Her eyes grew wide and wet again. “Everything happened fast, all right? But it was right there. And it mattered. So I did it. Now you can arrest me and all your fucking problems will be over, David, except they won’t.”
“Our problems are just beginning.” I said it quietly. She had taken evidence, tampered with it. A crime. Unless I called Kate Vare that moment, I was a part of it.
The house was silent for a long time. Finally, Robin took off the chain and rested it gently on the table.

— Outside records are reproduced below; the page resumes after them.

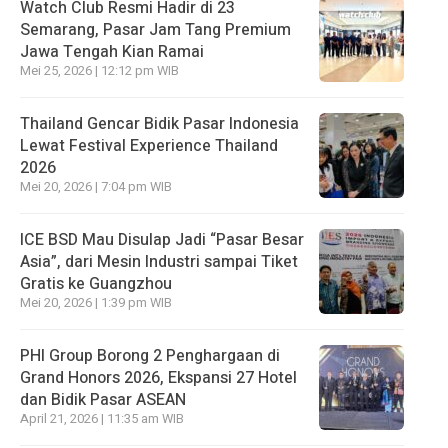
Watch Club Resmi Hadir di 23
Semarang, Pasar Jam Tang Premium
Jawa Tengah Kian Ramai
Mei 25, 2026 | 12:12 pm WIB
Thailand Gencar Bidik Pasar Indonesia
Lewat Festival Experience Thailand
2026
Mei 20, 2026 | 7:04 pm WIB
ICE BSD Mau Disulap Jadi “Pasar Besar
Asia”, dari Mesin Industri sampai Tiket
Gratis ke Guangzhou
Mei 20, 2026 | 1:39 pm WIB
PHI Group Borong 2 Penghargaan di
Grand Honors 2026, Ekspansi 27 Hotel
dan Bidik Pasar ASEAN
April 21, 2026 | 11:35 am WIB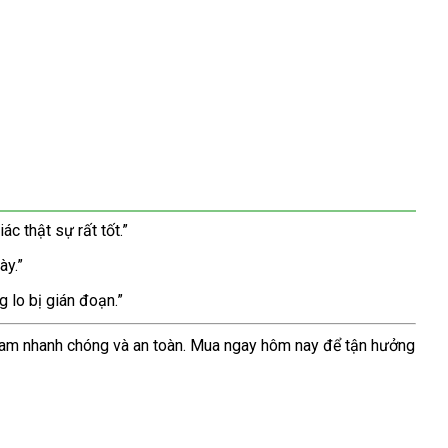
c thật sự rất tốt.”
ày.”
g lo bị gián đoạn.”
 nam nhanh chóng và an toàn. Mua ngay hôm nay để tận hưởng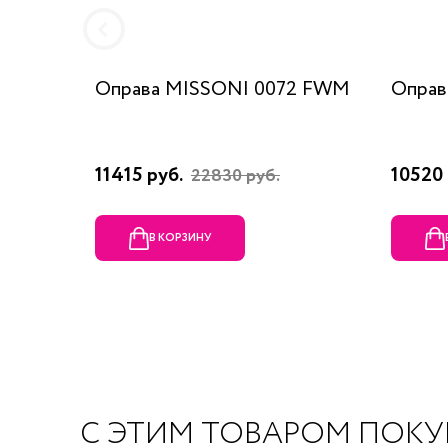
Оправа MISSONI 0072 FWM
Оправ
11415 руб.
10520 
22830 руб.
В КОРЗИНУ
С ЭТИМ ТОВАРОМ ПОК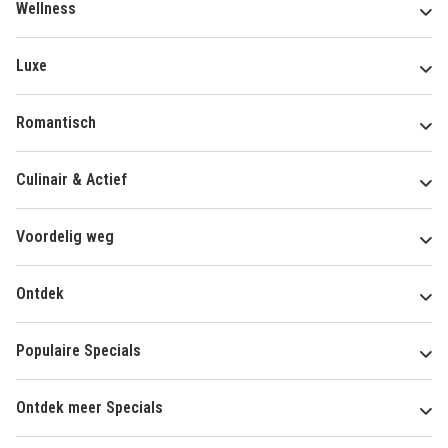
Wellness
Luxe
Romantisch
Culinair & Actief
Voordelig weg
Ontdek
Populaire Specials
Ontdek meer Specials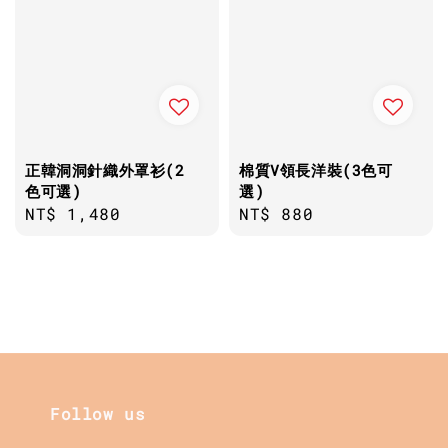
正韓洞洞針織外罩衫(2
棉質V領長洋裝(3色可
色可選)
選)
Regular
NT$ 1,480
Regular
NT$ 880
price
price
Follow us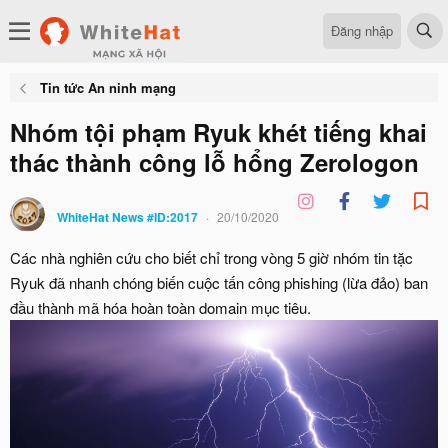
Đăng nhập
Tin tức An ninh mạng
Nhóm tội phạm Ryuk khét tiếng khai
thác thành công lỗ hổng Zerologon
WhiteHat News #ID:2017
20/10/2020
Các nhà nghiên cứu cho biết chỉ trong vòng 5 giờ nhóm tin tặc
Ryuk đã nhanh chóng biến cuộc tấn công phishing (lừa đảo) ban
đầu thành mã hóa hoàn toàn domain mục tiêu.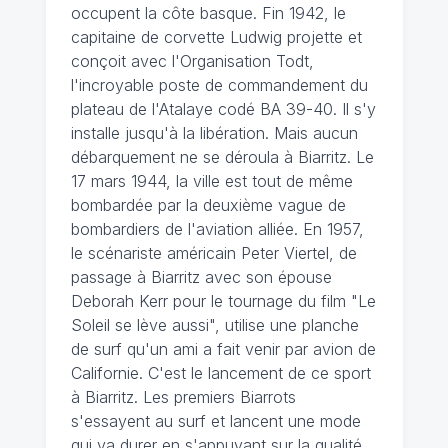
occupent la côte basque. Fin 1942, le
capitaine de corvette Ludwig projette et
conçoit avec l'Organisation Todt,
l'incroyable poste de commandement du
plateau de l'Atalaye codé BA 39-40. Il s'y
installe jusqu'à la libération. Mais aucun
débarquement ne se déroula à Biarritz. Le
17 mars 1944, la ville est tout de même
bombardée par la deuxième vague de
bombardiers de l'aviation alliée. En 1957,
le scénariste américain Peter Viertel, de
passage à Biarritz avec son épouse
Deborah Kerr pour le tournage du film "Le
Soleil se lève aussi", utilise une planche
de surf qu'un ami a fait venir par avion de
Californie. C'est le lancement de ce sport
à Biarritz. Les premiers Biarrots
s'essayent au surf et lancent une mode
qui va durer en s'appuyant sur la qualité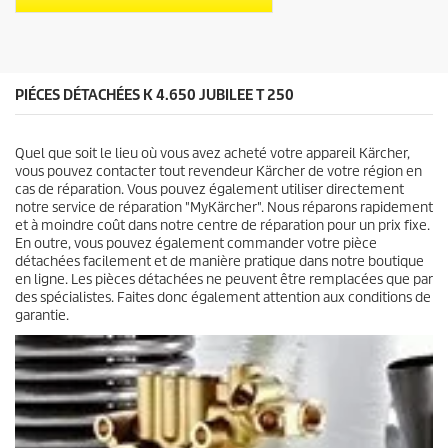
e
d
s
u
.
i
9
t
a
v
PIÉCES DÉTACHÉES K 4.650 JUBILEE T 250
i
s
Quel que soit le lieu où vous avez acheté votre appareil Kärcher,
vous pouvez contacter tout revendeur Kärcher de votre région en
cas de réparation. Vous pouvez également utiliser directement
notre service de réparation "MyKärcher". Nous réparons rapidement
et à moindre coût dans notre centre de réparation pour un prix fixe.
En outre, vous pouvez également commander votre pièce
détachées facilement et de manière pratique dans notre boutique
en ligne. Les pièces détachées ne peuvent être remplacées que par
des spécialistes. Faites donc également attention aux conditions de
garantie.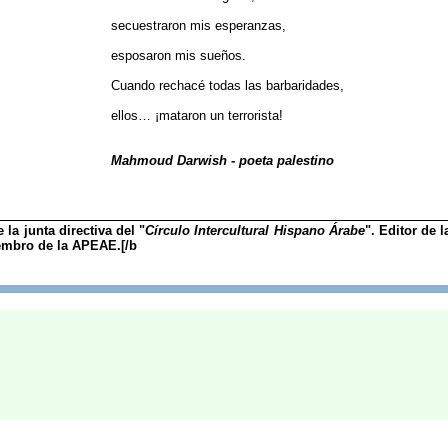
secuestraron mis esperanzas,
esposaron mis sueños.
Cuando rechacé todas las barbaridades,
ellos… ¡mataron un terrorista!
Mahmoud Darwish - poeta palestino
 la junta directiva del "
Círculo Intercultural Hispano Árabe
". Editor de l
embro de la APEAE.[/b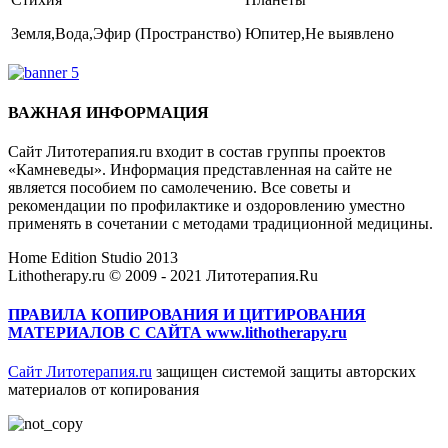
Земля,Вода,Эфир (Пространство)
Юпитер,Не выявлено
Где купить Кианит?
ВАЖНАЯ ИНФОРМАЦИЯ
Сайт Литотерапия.ru входит в состав группы проектов
«Камневеды». Информация представленная на сайте не
является пособием по самолечению. Все советы и
рекомендации по профилактике и оздоровлению уместно
применять в сочетании с методами традиционной медицины.
Home Edition Studio 2013
Lithotherapy.ru © 2009 - 2021 Литотерапия.Ru
ПРАВИЛА КОПИРОВАНИЯ И ЦИТИРОВАНИЯ
МАТЕРИАЛОВ С САЙТА www.lithotherapy.ru
Сайт Литотерапия.ru
защищен системой защиты авторских
материалов от копирования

“This was the most important thing in the world to him. He told me that if anything ever happened, he wanted me to have it.” She touched it tenderly, then slid it toward me. “He wanted me to show it to you. He said you’d know what it meant.”
7
She slid the dog tags at me like Kryptonite. It made me think of the Superman comics I collected as a kid. I had filled a cardboard citrus box full of them, and today they’d really be worth money, but somewhere along the way I dumped them. I was having too many such magical thinking moments lately. Exhaustion, fear, and anger competed for my emotional center. I ran the Arizona Revised Statutes through my head, counting all the laws I was on the verge of violating. I stopped at seven.
Then I looked over at Robin again. She had shown up unexpectedly a year before, Lindsey’s half-sister, a woman she barely knew as an adult. And yet she had become important to Lindsey. Vital, especially the past few months. Now my one undamaged connection to Lindsey was ensuring this woman’s protection. I picked up the tags and examined them.